Answer these from the business update below:
1. Which plant's thermal substitution rates reached record levels?
2. What supported demand in Turkey in the first quarter?
3. By what percentage did cement consumption decline in 1Q 2024 compared to 1Q 2023?

##### Text block #####

Southeastern Europe enjoyed a very strong start to the year. Volumes recorded a high single-digit growth and profitability increased, signifying the resilience of pricing and a much-improved underlying cost structure, coupled with efficiencies obtained in terms of operational optimization. Growth across the region is diverse in origin, depending on the country, ranging from extensive land development projects encompassing infrastructure and residential redevelopment, to road works, industrial investments as well as extensive upgrading of the existing building stock, also supported by substantial EU aid which flows into the region in addition to international and domestic investment. The successful establishment of lower-clinker cement products has allowed us to effectively augment our capacity to serve the market while achieving the aim of reducing our carbon footprint thereby delivering a dual benefit to the Group. Thermal substitution rates continue to increase while the Group maximizes its access to the varying types of alternative fuel sources available in each market.
While sales in the region increased by 15%, profitability was hit by currency weaknesses. In Egypt, the domestic market in Q1 remained subdued and any projects moving were those enjoying foreign financing. Amidst this fragile market environment, the Group has been actively pursuing exports, which further enhanced in the year. While Egypt's economic challenges are still prevalent, the country may be finally embarking on a path to normalization following the significant currency devaluation in March and the release of the IMF and EU financing. Despite inflation remaining high, signs of easing have lately been seen. Following last year's investments, thermal substitution rates at the Alexandria plant have reached record levels, optimizing performance and reducing our carbon footprint. Demand in Turkey increased in the first quarter, supported by a mild winter, leading to doubledigit growth in our sales volumes, which allowed for price increases. The reconstruction efforts following last year's earthquake continue to mark the main large public works in the country. The integration of a new biomass unit has enhanced the use of alternative fuels and the decrease in the clinker-to-cement ratio in our blended cements underscores our commitment to sustainability.
The prolonged period of intense rain in several regions of the country, impacted sales, with cement consumption declining by 3.3% in 1Q 2024 compared to 1Q 2023. However, thanks to positive volume growth achieved in our markets, our joint venture's sales increased by 9.9%, reaching €32.4m, and EBITDA reached €4.2m; up by 22.6%.
The global economic scenario for 2024 suggests a cautious optimism. Potential challenges still derive from inflation, as well as new commodity price spikes due to ongoing geopolitical tensions.
The outlook for the US economy is optimistic, with expectations of continued growth, albeit at a slower pace, influenced by external geopolitical events, policy decisions and changing consumer dynamics. Regarding the construction industry, indicators remain positive, supporting high volumes. Investments in renewables, roads, bridges, transit and water, should continue to grow and pricing levels should remain supportive, amidst a continuous tight supply environment and with the carryover momentum of previous price increases.

##### Data listing #####

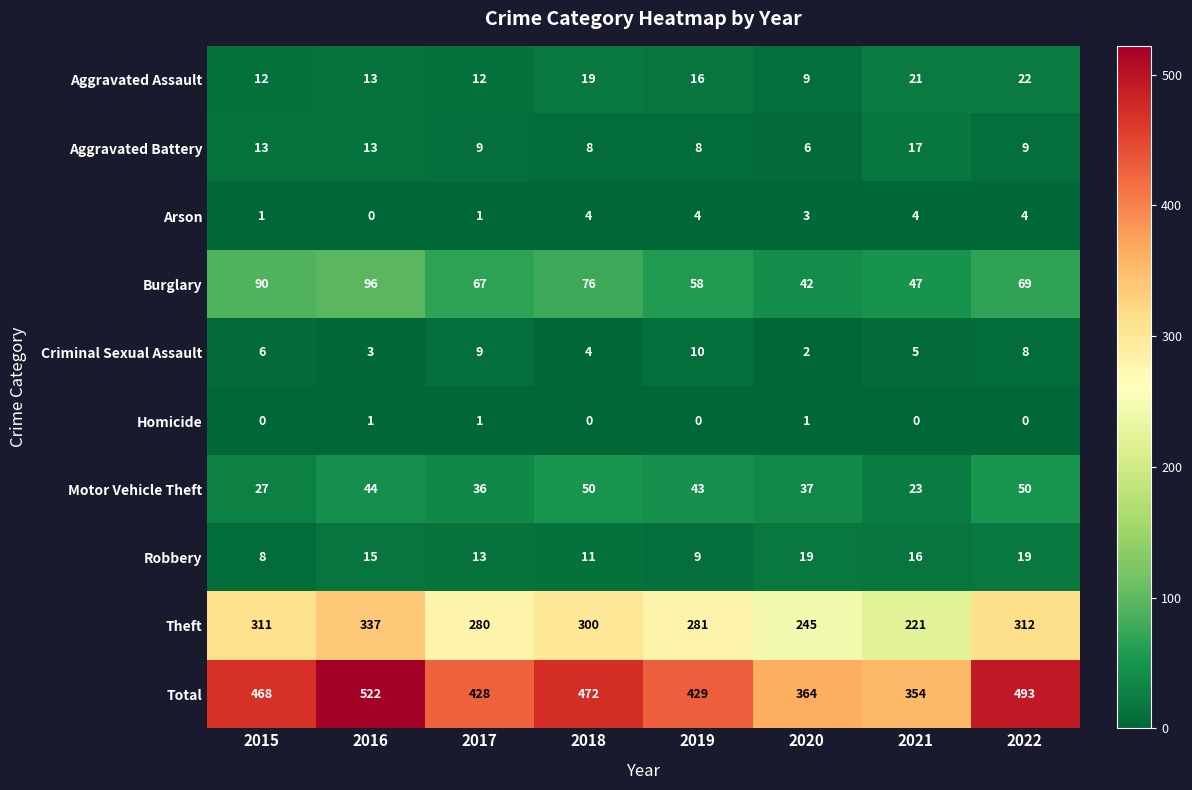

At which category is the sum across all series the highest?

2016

#####
##### Data listing #####

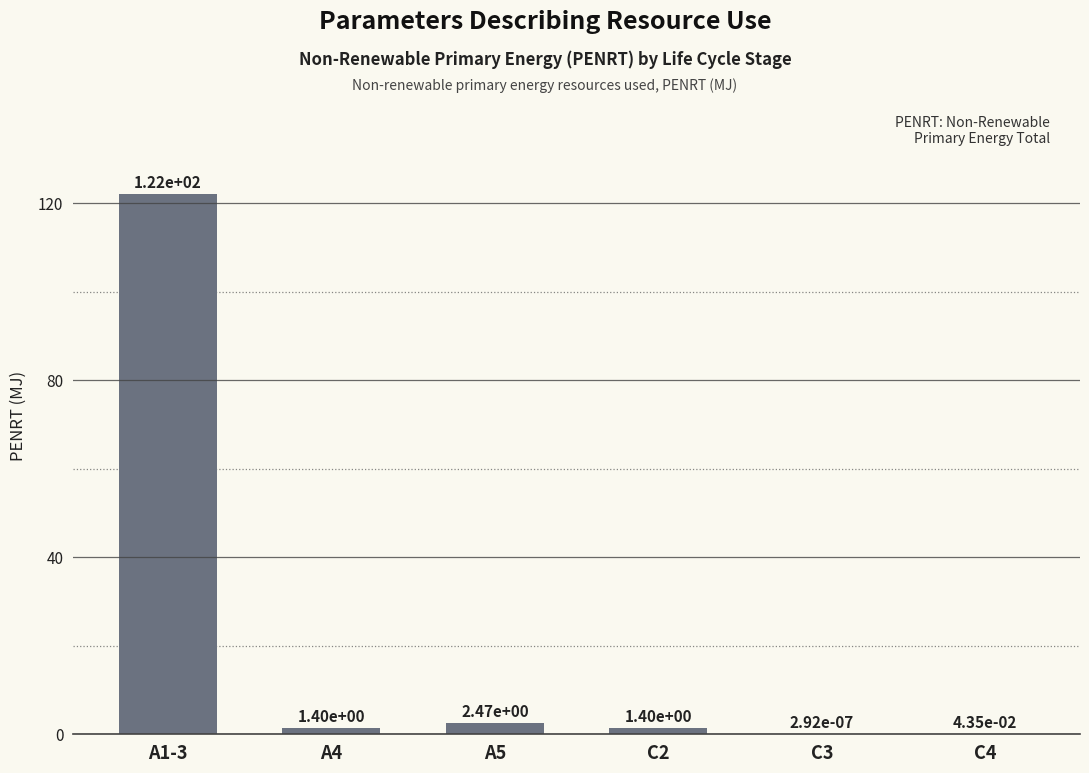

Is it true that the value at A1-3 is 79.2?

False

#####

- Exercise result
1. The Alexandria plant
2. A mild winter
3. 3.3%